GIVEN INFORMATION Block Start
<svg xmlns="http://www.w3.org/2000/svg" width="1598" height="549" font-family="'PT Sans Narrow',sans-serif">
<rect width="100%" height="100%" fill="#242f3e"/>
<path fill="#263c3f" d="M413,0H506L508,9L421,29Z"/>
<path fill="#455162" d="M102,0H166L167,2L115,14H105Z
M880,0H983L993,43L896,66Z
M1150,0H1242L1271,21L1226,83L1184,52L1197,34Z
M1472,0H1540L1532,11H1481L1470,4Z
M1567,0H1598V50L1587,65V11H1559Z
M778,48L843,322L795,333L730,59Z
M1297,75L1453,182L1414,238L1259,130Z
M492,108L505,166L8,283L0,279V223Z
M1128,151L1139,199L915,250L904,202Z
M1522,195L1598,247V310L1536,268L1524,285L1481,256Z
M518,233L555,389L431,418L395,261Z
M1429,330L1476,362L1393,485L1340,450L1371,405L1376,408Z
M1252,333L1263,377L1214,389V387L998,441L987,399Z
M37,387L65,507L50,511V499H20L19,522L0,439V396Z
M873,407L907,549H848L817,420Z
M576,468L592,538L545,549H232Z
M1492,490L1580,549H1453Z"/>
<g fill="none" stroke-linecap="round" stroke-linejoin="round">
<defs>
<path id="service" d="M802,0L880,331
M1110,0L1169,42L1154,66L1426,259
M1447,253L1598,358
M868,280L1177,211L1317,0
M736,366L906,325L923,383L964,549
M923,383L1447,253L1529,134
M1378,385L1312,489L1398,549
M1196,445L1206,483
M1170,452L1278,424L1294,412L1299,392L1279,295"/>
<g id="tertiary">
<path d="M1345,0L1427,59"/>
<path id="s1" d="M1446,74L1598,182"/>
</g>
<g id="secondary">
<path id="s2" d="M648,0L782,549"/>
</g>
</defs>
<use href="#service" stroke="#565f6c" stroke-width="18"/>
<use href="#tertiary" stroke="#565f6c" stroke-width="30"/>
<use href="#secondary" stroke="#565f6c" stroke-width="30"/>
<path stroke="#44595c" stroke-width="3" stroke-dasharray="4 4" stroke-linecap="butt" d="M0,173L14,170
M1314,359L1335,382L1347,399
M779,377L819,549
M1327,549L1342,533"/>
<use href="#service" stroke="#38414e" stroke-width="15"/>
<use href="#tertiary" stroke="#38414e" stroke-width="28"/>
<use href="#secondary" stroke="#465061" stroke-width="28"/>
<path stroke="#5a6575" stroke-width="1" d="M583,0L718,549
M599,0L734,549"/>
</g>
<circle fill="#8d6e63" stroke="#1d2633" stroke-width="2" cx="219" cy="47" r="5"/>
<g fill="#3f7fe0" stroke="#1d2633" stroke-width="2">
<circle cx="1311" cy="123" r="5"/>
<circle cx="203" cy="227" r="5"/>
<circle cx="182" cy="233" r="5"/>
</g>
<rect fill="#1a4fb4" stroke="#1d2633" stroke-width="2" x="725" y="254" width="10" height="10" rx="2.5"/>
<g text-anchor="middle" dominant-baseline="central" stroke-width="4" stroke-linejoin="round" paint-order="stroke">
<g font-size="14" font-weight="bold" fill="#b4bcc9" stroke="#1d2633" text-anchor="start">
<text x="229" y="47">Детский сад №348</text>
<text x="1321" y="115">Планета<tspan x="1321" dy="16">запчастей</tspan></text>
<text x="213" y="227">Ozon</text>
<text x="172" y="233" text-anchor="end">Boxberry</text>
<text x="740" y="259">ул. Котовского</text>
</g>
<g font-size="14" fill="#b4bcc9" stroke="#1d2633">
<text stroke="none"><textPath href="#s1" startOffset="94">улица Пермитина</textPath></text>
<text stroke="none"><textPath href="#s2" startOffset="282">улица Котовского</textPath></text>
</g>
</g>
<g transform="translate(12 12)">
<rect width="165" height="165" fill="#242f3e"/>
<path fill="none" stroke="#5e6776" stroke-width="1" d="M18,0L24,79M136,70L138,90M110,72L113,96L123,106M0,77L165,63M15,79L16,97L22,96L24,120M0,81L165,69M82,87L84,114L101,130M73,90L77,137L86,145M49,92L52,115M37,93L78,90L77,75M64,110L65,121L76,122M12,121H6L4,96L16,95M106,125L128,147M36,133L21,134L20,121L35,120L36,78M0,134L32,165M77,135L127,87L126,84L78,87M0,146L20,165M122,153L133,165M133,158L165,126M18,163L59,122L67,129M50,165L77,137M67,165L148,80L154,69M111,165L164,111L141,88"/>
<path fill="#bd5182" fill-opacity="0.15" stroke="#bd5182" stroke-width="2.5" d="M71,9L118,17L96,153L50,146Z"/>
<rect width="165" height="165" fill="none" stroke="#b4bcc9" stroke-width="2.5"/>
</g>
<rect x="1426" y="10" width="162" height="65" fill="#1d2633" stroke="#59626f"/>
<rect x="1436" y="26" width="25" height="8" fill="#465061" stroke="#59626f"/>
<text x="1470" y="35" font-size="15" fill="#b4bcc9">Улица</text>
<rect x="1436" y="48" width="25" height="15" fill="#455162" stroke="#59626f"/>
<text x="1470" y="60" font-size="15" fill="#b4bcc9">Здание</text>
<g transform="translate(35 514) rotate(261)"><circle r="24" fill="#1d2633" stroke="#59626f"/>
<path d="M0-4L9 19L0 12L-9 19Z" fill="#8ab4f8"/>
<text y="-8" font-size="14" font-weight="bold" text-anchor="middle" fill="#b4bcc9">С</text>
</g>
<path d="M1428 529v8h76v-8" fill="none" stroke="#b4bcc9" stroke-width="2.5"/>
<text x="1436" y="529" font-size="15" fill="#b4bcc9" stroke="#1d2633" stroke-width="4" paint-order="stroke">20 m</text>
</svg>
GIVEN INFORMATION Block End
AIM OF THE TASK |
Take the entries above and transcribe them exactly.

EXERCISE RESPONSE |
<svg xmlns="http://www.w3.org/2000/svg" width="1598" height="549" font-family="'PT Sans Narrow',sans-serif">
<rect width="100%" height="100%" fill="#242f3e"/>
<path fill="#263c3f" d="M413,0H506L508,9L421,29Z"/>
<path fill="#455162" d="M102,0H166L167,2L115,14H105Z
M880,0H983L993,43L896,66Z
M1150,0H1242L1271,21L1226,83L1184,52L1197,34Z
M1472,0H1540L1532,11H1481L1470,4Z
M1567,0H1598V50L1587,65V11H1559Z
M778,48L843,322L795,333L730,59Z
M1297,75L1453,182L1414,238L1259,130Z
M492,108L505,166L8,283L0,279V223Z
M1128,151L1139,199L915,250L904,202Z
M1522,195L1598,247V310L1536,268L1524,285L1481,256Z
M518,233L555,389L431,418L395,261Z
M1429,330L1476,362L1393,485L1340,450L1371,405L1376,408Z
M1252,333L1263,377L1214,389V387L998,441L987,399Z
M37,387L65,507L50,511V499H20L19,522L0,439V396Z
M873,407L907,549H848L817,420Z
M576,468L592,538L545,549H232Z
M1492,490L1580,549H1453Z"/>
<g fill="none" stroke-linecap="round" stroke-linejoin="round">
<defs>
<path id="service" d="M802,0L880,331
M1110,0L1169,42L1154,66L1426,259
M1447,253L1598,358
M868,280L1177,211L1317,0
M736,366L906,325L923,383L964,549
M923,383L1447,253L1529,134
M1378,385L1312,489L1398,549
M1196,445L1206,483
M1170,452L1278,424L1294,412L1299,392L1279,295"/>
<g id="tertiary">
<path d="M1345,0L1427,59"/>
<path id="s1" d="M1446,74L1598,182"/>
</g>
<g id="secondary">
<path id="s2" d="M648,0L782,549"/>
</g>
</defs>
<use href="#service" stroke="#565f6c" stroke-width="18"/>
<use href="#tertiary" stroke="#565f6c" stroke-width="30"/>
<use href="#secondary" stroke="#565f6c" stroke-width="30"/>
<path stroke="#44595c" stroke-width="3" stroke-dasharray="4 4" stroke-linecap="butt" d="M0,173L14,170
M1314,359L1335,382L1347,399
M779,377L819,549
M1327,549L1342,533"/>
<use href="#service" stroke="#38414e" stroke-width="15"/>
<use href="#tertiary" stroke="#38414e" stroke-width="28"/>
<use href="#secondary" stroke="#465061" stroke-width="28"/>
<path stroke="#5a6575" stroke-width="1" d="M583,0L718,549
M599,0L734,549"/>
</g>
<circle fill="#8d6e63" stroke="#1d2633" stroke-width="2" cx="219" cy="47" r="5"/>
<g fill="#3f7fe0" stroke="#1d2633" stroke-width="2">
<circle cx="1311" cy="123" r="5"/>
<circle cx="203" cy="227" r="5"/>
<circle cx="182" cy="233" r="5"/>
</g>
<rect fill="#1a4fb4" stroke="#1d2633" stroke-width="2" x="725" y="254" width="10" height="10" rx="2.5"/>
<g text-anchor="middle" dominant-baseline="central" stroke-width="4" stroke-linejoin="round" paint-order="stroke">
<g font-size="14" font-weight="bold" fill="#b4bcc9" stroke="#1d2633" text-anchor="start">
<text x="229" y="47">Детский сад №348</text>
<text x="1321" y="115">Планета<tspan x="1321" dy="16">запчастей</tspan></text>
<text x="213" y="227">Ozon</text>
<text x="172" y="233" text-anchor="end">Boxberry</text>
<text x="740" y="259">ул. Котовского</text>
</g>
<g font-size="14" fill="#b4bcc9" stroke="#1d2633">
<text stroke="none"><textPath href="#s1" startOffset="94">улица Пермитина</textPath></text>
<text stroke="none"><textPath href="#s2" startOffset="282">улица Котовского</textPath></text>
</g>
</g>
<g transform="translate(12 12)">
<rect width="165" height="165" fill="#242f3e"/>
<path fill="none" stroke="#5e6776" stroke-width="1" d="M18,0L24,79M136,70L138,90M110,72L113,96L123,106M0,77L165,63M15,79L16,97L22,96L24,120M0,81L165,69M82,87L84,114L101,130M73,90L77,137L86,145M49,92L52,115M37,93L78,90L77,75M64,110L65,121L76,122M12,121H6L4,96L16,95M106,125L128,147M36,133L21,134L20,121L35,120L36,78M0,134L32,165M77,135L127,87L126,84L78,87M0,146L20,165M122,153L133,165M133,158L165,126M18,163L59,122L67,129M50,165L77,137M67,165L148,80L154,69M111,165L164,111L141,88"/>
<path fill="#bd5182" fill-opacity="0.15" stroke="#bd5182" stroke-width="2.5" d="M71,9L118,17L96,153L50,146Z"/>
<rect width="165" height="165" fill="none" stroke="#b4bcc9" stroke-width="2.5"/>
</g>
<rect x="1426" y="10" width="162" height="65" fill="#1d2633" stroke="#59626f"/>
<rect x="1436" y="26" width="25" height="8" fill="#465061" stroke="#59626f"/>
<text x="1470" y="35" font-size="15" fill="#b4bcc9">Улица</text>
<rect x="1436" y="48" width="25" height="15" fill="#455162" stroke="#59626f"/>
<text x="1470" y="60" font-size="15" fill="#b4bcc9">Здание</text>
<g transform="translate(35 514) rotate(261)"><circle r="24" fill="#1d2633" stroke="#59626f"/>
<path d="M0-4L9 19L0 12L-9 19Z" fill="#8ab4f8"/>
<text y="-8" font-size="14" font-weight="bold" text-anchor="middle" fill="#b4bcc9">С</text>
</g>
<path d="M1428 529v8h76v-8" fill="none" stroke="#b4bcc9" stroke-width="2.5"/>
<text x="1436" y="529" font-size="15" fill="#b4bcc9" stroke="#1d2633" stroke-width="4" paint-order="stroke">20 m</text>
</svg>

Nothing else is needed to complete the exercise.